• [How to complete this task]
Look through the data below and, wherever a line carries the word "GMail", please copy that line.

• [Material for this exercise]
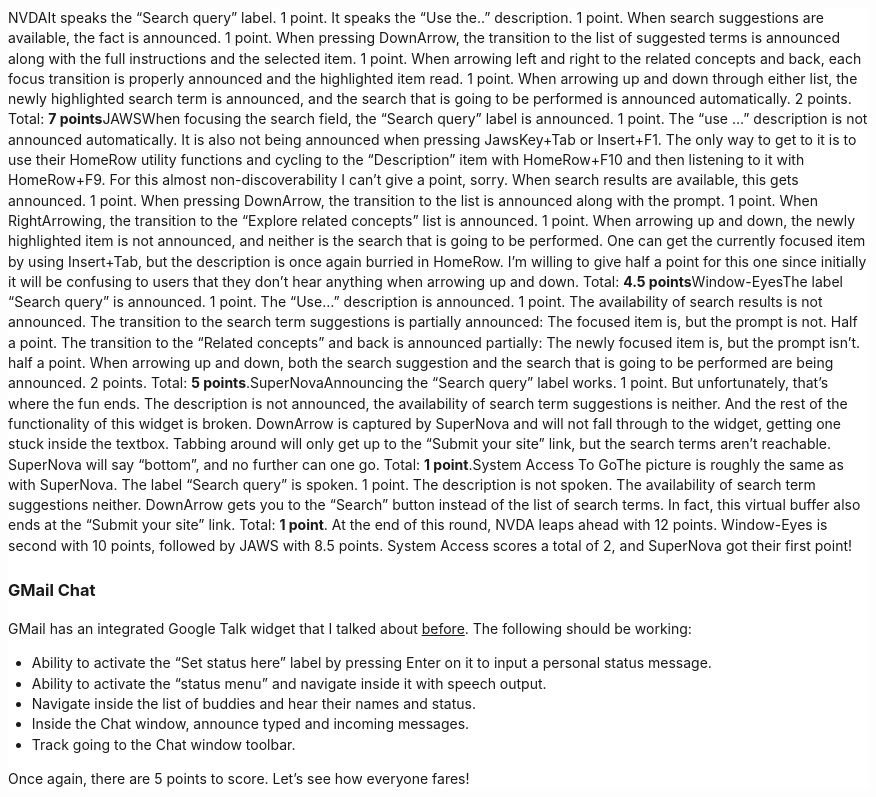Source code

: NVDAIt speaks the &#8220;Search query&#8221; label. 1 point. It speaks the &#8220;Use the..&#8221; description. 1 point. When search suggestions are available, the fact is announced. 1 point. When pressing DownArrow, the transition to the list of suggested terms is announced along with the full instructions and the selected item. 1 point. When arrowing left and right to the related concepts and back, each focus transition is properly announced and the highlighted item read. 1 point. When arrowing up and down through either list, the newly highlighted search term is announced, and the search that is going to be performed is announced automatically. 2 points. Total: **7 points**JAWSWhen focusing the search field, the &#8220;Search query&#8221; label is announced. 1 point. The &#8220;use &#8230;&#8221; description is not announced automatically. It is also not being announced when pressing JawsKey+Tab or Insert+F1. The only way to get to it is to use their HomeRow utility functions and cycling to the &#8220;Description&#8221; item with HomeRow+F10 and then listening to it with HomeRow+F9. For this almost non-discoverability I can&#8217;t give a point, sorry. When search results are available, this gets announced. 1 point. When pressing DownArrow, the transition to the list is announced along with the prompt. 1 point. When RightArrowing, the transition to the &#8220;Explore related concepts&#8221; list is announced. 1 point. When arrowing up and down, the newly highlighted item is not announced, and neither is the search that is going to be performed. One can get the currently focused item by using Insert+Tab, but the description is once again burried in HomeRow. I&#8217;m willing to give half a point for this one since initially it will be confusing to users that they don&#8217;t hear anything when arrowing up and down. Total: **4.5 points**Window-EyesThe label &#8220;Search query&#8221; is announced. 1 point. The &#8220;Use&#8230;&#8221; description is announced. 1 point. The availability of search results is not announced. The transition to the search term suggestions is partially announced: The focused item is, but the prompt is not. Half a point. The transition to the &#8220;Related concepts&#8221; and back is announced partially: The newly focused item is, but the prompt isn&#8217;t. half a point. When arrowing up and down, both the search suggestion and the search that is going to be performed are being announced. 2 points. Total: **5 points**.SuperNovaAnnouncing the &#8220;Search query&#8221; label works. 1 point. But unfortunately, that&#8217;s where the fun ends. The description is not announced, the availability of search term suggestions is neither. And the rest of the functionality of this widget is broken. DownArrow is captured by SuperNova and will not fall through to the widget, getting one stuck inside the textbox. Tabbing around will only get up to the &#8220;Submit your site&#8221; link, but the search terms aren&#8217;t reachable. SuperNova will say &#8220;bottom&#8221;, and no further can one go. Total: **1 point**.System Access To GoThe picture is roughly the same as with SuperNova. The label &#8220;Search query&#8221; is spoken. 1 point. The description is not spoken. The availability of search term suggestions neither. DownArrow gets you to the &#8220;Search&#8221; button instead of the list of search terms. In fact, this virtual buffer also ends at the &#8220;Submit your site&#8221; link. Total: **1 point**.
At the end of this round, NVDA leaps ahead with 12 points. Window-Eyes is second with 10 points, followed by JAWS with 8.5 points. System Access scores a total of 2, and SuperNova got their first point!

### GMail Chat

GMail has an integrated Google Talk widget that I talked about [before](http://www.marcozehe.de/2008/08/06/aria-in-gmail-2-enhancing-the-chat-experience/). The following should be working:

- Ability to activate the &#8220;Set status here&#8221; label by pressing Enter on it to input a personal status message.
- Ability to activate the &#8220;status menu&#8221; and navigate inside it with speech output.
- Navigate inside the list of buddies and hear their names and status.
- Inside the Chat window, announce typed and incoming messages.
- Track going to the Chat window toolbar.

Once again, there are 5 points to score. Let&#8217;s see how everyone fares!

• [Written reply]
### GMail Chat
GMail has an integrated Google Talk widget that I talked about [before](http://www.marcozehe.de/2008/08/06/aria-in-gmail-2-enhancing-the-chat-experience/). The following should be working:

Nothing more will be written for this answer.